You're just like your mom.
Okay, ____ jr.
You're gonna be just like your daddy.
The number of times you hear that growing up rivals the number of times you get told you don't understand because you are young. But hears the thing, you do not have to be your parents, and sometimes yes you do understand.
John Green said, "We are greater than the sum of our parts." Aristotle said something strikingly similar way before, and so have others. We are more than the parts we are made up of. We are greater as a whole, and it's all true.
We are made up of a million pieces, the pieces our parents gave us don't make us who we are.

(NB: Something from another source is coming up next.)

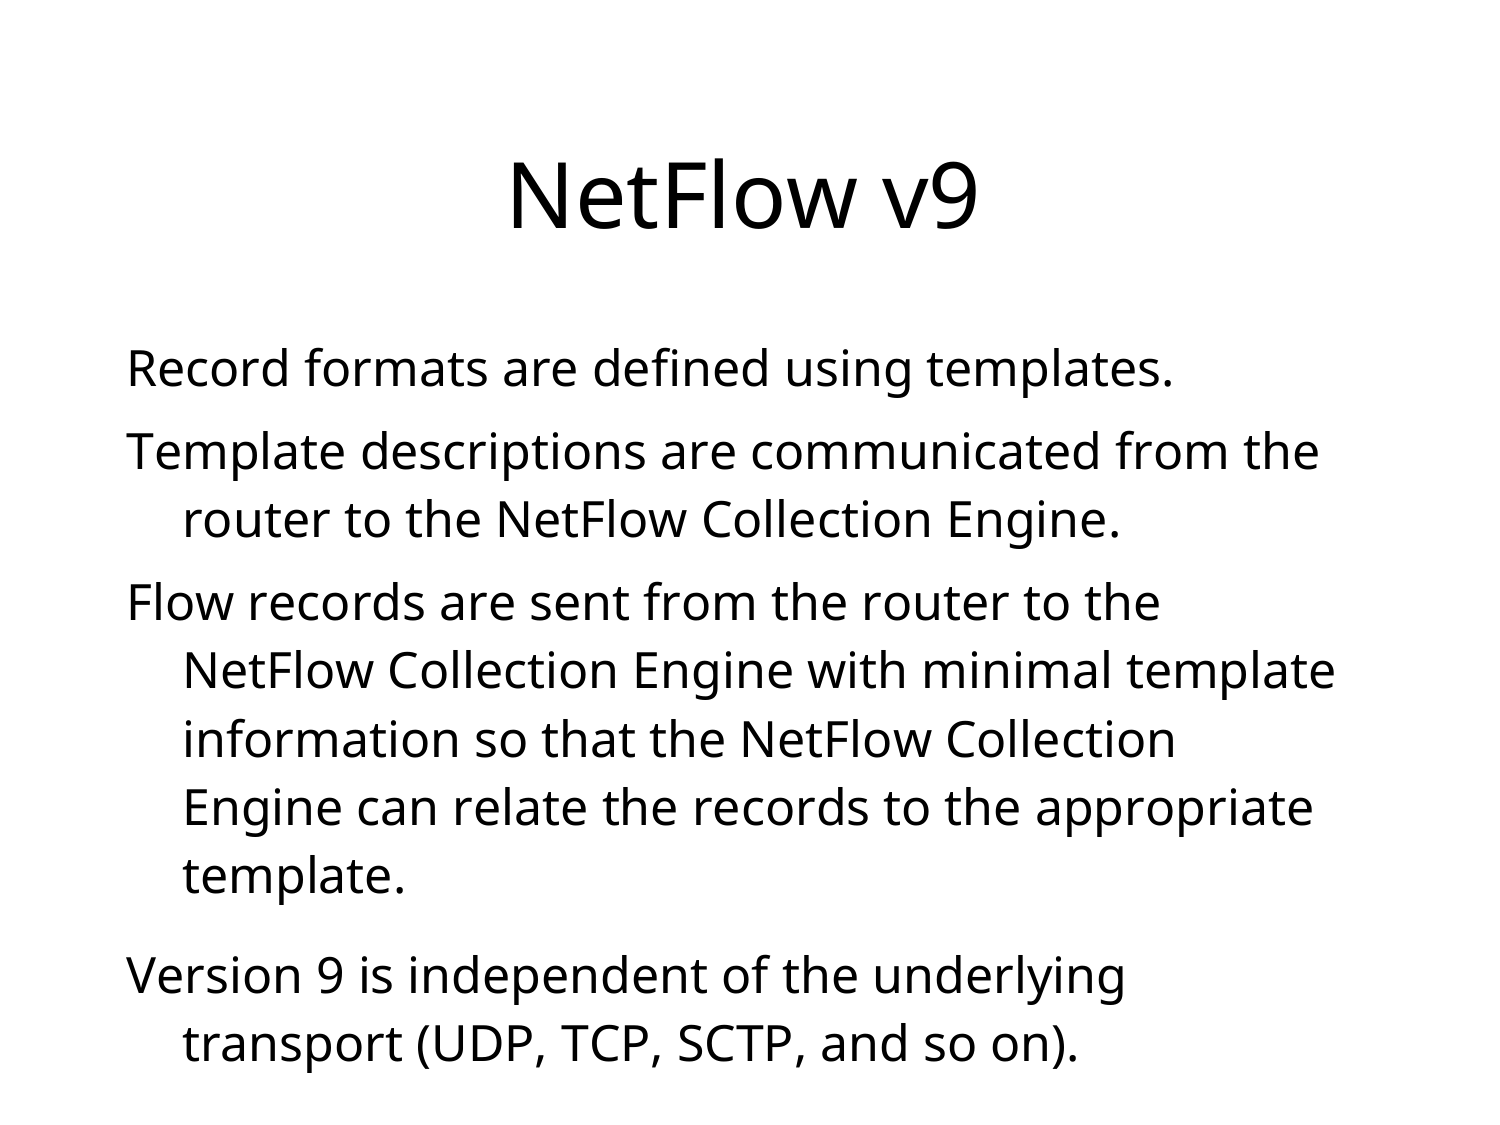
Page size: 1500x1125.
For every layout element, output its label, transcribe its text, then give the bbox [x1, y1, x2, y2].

list Record formats are defined using templates. Template descriptions are communicated from the router to the NetFlow Collection Engine. Flow records are sent from the router to the NetFlow Collection Engine with minimal template information so that the NetFlow Collection Engine can relate the records to the appropriate template. Version 9 is independent of the underlying transport (UDP, TCP, SCTP, and so on). [112, 324, 1388, 1125]
title NetFlow v9 [112, 62, 1388, 324]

Our parents give us our genetic makeup, we go around day by day with little pieces of them. Not just from the chromosomes they passed on, but with the color of our eyes or the shade of our skin and hair. Some of us laugh like our fathers and have our mothers tempers. For some people, the qualities they received from their parents make them proud. For others looking in the mirror and seeing the eyes and mouth of a parent makes them want to crawl out of their skin. Some love their humor they "got" from their father or the laugh of their mother. Or maybe you're okay with looking like your mother, but knowing she could have passed her anger through her genes make you fear becoming a mother yourself.
We are more than our parents though. All of those pieces that came from them though are nothing compared to what is yours. All the pieces that are yours specifically. From your own unique genetic makeup to your memories that shape you, and the choices you make every day. Those are the pieces that make you, you.
Every day we get a choice, and you can choose to be more.
Every day we wake up and get a choice. We can choose to be angry at our parents, our friends, or the world around us. We have to choose to more though. If you want to grow up and become a pharmacist just like your dad, awesome and be great at it. If you choose to distance your self from your parents and make a better life for you, do it and know that your mental health comes first. If you love your mother but hate the way she treats others, then love her anyway but know you are not her. If you choose not associate with your parents in any way, that's okay too. You owe them nothing. If your parents aren't in your life and others are, just know they you get all these same choices. Our parents do not define us.
We are more than the sum of our parts, and we are more than the sum of our parents.